Alphabet Freezes Hiring, CRE Investment Could Be Next
Google’s parent company, Alphabet Inc., is slowing hiring efforts, a move that could impact the tech giant's considerable real estate footprint.
During the company's third-quarter earnings call, Chief Financial Officer Ruth Porat said full plans to slow hiring will be made clearer in 2023, but the pullback is already underway.
Porat said that employment growth in Q4 will be less than half what it was in the previous quarter, though Q3 was an outsized one for hiring at the company, with nearly 13,000 new employees joining the Alphabet ranks, CoStar reports.
Alphabet said it is looking to “redeploy investments for our most compelling opportunities,” and Porat added that it would focus capital on improving infrastructure, such as data centers.
The company outlined plans for new offices and data centers on a countrywide basis earlier this year, along with expectations that it would create over 12,000 new jobs by the end of the year, with real estate investments expected to hit $9.5B in 2022, CNBC reported in April.
That announcement came before a series of interest rate hikes and persistent inflation began ringing recession bells for the U.S. economy.
Tech companies and their growth have accounted for a big chunk of office leasing nationwide in the last decade, according to CBRE data released earlier this year.

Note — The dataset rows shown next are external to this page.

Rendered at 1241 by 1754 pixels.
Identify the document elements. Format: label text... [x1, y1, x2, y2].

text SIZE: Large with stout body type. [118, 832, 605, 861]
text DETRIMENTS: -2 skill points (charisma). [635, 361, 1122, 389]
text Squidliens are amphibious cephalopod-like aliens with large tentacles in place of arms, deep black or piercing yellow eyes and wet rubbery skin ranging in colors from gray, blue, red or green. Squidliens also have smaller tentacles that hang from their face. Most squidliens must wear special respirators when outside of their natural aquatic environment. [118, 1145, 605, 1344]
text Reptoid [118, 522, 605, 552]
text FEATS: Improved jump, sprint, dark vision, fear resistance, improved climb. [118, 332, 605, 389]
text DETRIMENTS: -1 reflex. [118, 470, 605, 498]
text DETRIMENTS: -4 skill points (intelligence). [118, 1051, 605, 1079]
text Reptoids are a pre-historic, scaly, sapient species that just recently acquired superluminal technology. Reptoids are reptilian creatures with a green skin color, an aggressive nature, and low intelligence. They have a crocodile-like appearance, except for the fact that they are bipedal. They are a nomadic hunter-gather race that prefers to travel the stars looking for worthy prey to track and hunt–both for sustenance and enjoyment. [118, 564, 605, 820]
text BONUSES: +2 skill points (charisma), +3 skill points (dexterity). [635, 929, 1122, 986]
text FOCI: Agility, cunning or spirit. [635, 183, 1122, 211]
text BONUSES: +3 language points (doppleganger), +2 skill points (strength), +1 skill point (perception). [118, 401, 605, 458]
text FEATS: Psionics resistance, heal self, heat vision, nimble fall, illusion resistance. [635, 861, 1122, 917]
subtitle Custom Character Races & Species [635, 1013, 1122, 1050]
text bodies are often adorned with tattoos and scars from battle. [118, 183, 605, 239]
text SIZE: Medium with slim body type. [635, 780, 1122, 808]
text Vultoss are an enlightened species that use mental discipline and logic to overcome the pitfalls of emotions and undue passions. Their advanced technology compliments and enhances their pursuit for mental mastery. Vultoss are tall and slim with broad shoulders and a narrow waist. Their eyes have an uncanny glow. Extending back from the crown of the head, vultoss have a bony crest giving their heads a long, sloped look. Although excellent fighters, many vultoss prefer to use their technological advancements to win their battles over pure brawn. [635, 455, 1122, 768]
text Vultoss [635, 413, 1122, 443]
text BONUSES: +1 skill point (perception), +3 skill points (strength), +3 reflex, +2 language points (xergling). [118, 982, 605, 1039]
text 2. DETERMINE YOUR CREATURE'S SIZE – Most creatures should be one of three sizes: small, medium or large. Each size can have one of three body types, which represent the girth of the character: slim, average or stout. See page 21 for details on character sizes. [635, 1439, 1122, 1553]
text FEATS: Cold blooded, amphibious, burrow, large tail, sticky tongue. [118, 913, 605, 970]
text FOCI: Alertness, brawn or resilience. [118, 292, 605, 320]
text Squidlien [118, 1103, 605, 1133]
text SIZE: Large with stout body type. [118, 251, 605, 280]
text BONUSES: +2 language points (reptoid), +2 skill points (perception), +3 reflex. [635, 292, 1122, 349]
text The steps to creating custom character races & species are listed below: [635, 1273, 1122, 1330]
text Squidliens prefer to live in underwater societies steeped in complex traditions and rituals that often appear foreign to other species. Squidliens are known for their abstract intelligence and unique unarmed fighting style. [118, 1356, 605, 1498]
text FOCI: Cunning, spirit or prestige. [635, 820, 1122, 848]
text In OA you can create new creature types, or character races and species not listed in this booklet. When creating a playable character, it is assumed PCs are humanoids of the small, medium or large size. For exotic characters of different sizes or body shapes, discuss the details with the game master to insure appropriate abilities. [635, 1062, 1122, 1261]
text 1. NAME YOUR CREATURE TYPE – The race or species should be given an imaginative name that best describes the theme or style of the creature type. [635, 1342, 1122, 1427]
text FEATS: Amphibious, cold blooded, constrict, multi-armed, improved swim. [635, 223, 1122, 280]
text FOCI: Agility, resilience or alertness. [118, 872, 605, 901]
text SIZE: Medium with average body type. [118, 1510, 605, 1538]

In 2021, tech companies were responsible for 36 of the 100 largest leases, totaling 11.4M SF.
Another tech giant, Facebook parent company Meta, pulled back on its footprint in the last month, exercising options to vacate leases in Manhattan and Silicon Valley.
Layoffs have increased since the spring across the tech industry, along with reductions in real estate. Several high-profile tech companies such as Coinbase and PayPal have instituted layoffs this year in San Francisco, which has become a microcosm of return-to-office struggles.